Generally, I like to work towards a goal. For example, if one wants to show in the Nations Cup week at WEF, you work kind of backwards to see what showing, training, farrier work, veterinary work, etc. has to be done in order for you to get to that goal. What classes do you have to do to prepare your horse, to make the team, and to make sure you have a horse for the team?
Are there any products that you always have on hand to help you with your job or set you up for success, especially when it comes to horse care?
As many know, Florida is the land of skin infections. As we bring our horses down to Wellington, we try to boost their immune systems as much as possible so that they have a good trip down, and once they arrive, they remain healthy. We use Purina Canada Horseshield as a general immune booster. Before we ship down to Wellington, we start our horses on ProtEqtor by Perfect Products. We also change from our maintenance doses of products such as Alimend by Vitalize and Biomatrix to performance doses.
To help combat skin infections, I like to use an anti-fungal shampoo such as Absorbine Fungasol Shampoo.
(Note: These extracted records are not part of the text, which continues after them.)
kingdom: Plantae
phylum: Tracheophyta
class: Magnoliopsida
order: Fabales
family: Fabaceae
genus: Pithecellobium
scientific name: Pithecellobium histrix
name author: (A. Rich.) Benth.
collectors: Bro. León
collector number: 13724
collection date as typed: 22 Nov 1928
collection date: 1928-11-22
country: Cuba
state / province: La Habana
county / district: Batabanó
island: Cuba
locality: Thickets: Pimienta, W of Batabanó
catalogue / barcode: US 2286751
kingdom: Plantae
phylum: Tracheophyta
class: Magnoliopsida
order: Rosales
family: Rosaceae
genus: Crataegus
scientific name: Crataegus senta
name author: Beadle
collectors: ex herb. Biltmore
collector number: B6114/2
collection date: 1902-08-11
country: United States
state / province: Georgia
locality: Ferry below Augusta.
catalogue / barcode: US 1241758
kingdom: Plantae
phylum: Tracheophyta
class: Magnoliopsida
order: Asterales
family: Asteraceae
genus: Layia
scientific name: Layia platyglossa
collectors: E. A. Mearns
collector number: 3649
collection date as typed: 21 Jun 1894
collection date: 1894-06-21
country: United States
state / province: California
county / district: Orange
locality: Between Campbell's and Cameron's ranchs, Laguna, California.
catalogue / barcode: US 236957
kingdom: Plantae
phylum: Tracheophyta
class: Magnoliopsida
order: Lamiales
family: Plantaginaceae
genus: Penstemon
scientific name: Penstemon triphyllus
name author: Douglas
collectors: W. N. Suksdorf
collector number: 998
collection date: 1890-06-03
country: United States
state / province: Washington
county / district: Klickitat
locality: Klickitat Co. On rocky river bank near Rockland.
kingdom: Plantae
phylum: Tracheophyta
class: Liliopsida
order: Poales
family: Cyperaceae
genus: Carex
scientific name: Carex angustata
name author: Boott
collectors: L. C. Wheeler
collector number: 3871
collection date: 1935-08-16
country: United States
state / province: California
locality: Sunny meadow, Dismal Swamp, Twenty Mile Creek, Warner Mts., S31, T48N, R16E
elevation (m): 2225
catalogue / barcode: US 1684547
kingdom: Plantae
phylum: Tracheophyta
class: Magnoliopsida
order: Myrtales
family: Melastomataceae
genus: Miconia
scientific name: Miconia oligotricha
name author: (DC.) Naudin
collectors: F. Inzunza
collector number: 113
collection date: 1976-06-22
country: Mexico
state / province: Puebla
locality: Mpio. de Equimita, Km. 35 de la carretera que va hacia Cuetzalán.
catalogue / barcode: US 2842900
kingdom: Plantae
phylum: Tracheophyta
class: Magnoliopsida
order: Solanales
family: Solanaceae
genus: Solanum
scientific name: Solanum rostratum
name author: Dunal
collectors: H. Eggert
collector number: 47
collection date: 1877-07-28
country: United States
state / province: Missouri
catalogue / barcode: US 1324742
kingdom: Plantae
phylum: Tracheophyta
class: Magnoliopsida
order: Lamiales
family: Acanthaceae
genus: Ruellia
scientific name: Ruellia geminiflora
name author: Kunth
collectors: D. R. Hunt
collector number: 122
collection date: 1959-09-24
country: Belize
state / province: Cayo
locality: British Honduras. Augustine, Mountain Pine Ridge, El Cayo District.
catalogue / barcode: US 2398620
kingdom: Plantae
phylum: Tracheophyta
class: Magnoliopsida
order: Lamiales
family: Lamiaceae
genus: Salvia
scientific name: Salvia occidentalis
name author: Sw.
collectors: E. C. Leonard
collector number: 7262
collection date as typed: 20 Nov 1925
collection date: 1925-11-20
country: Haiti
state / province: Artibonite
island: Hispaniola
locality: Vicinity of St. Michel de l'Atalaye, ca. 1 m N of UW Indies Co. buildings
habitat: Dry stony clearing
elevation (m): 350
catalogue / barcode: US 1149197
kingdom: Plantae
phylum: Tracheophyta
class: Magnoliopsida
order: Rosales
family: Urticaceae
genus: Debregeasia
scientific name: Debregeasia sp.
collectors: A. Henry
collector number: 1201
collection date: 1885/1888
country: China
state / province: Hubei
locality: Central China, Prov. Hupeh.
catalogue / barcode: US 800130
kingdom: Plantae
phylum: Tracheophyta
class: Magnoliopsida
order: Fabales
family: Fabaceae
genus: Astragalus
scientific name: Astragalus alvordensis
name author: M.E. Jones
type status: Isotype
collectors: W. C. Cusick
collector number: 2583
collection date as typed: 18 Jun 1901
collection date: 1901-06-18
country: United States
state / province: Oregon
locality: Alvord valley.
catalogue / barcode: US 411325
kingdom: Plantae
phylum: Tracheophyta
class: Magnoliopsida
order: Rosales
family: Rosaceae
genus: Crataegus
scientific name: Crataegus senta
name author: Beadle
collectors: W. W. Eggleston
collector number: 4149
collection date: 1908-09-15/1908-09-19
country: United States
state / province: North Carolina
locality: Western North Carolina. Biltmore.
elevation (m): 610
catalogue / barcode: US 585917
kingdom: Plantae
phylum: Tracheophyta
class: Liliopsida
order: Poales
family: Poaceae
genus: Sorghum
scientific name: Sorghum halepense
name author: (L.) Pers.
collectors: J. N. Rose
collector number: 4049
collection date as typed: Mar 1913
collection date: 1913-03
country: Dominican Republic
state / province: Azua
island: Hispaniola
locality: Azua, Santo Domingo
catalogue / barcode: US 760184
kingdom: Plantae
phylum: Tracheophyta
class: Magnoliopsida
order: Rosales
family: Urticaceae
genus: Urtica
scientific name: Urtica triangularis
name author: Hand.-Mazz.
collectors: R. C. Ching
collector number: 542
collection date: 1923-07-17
That being said, less bathing within reason is better, but I also like to follow up with an old school vinegar rinse.
Image courtesy of Dan Ingratta's Facebook.
Do you have any tips or tricks when it comes to horse care or an “rules to go by” when caring for horses?
Less is more, KISS method, and go back to the basics. Whenever there is a challenge with a horse, I go back to what I know and build from there. We have to remember that these horses are elite athletes, but they are also horses.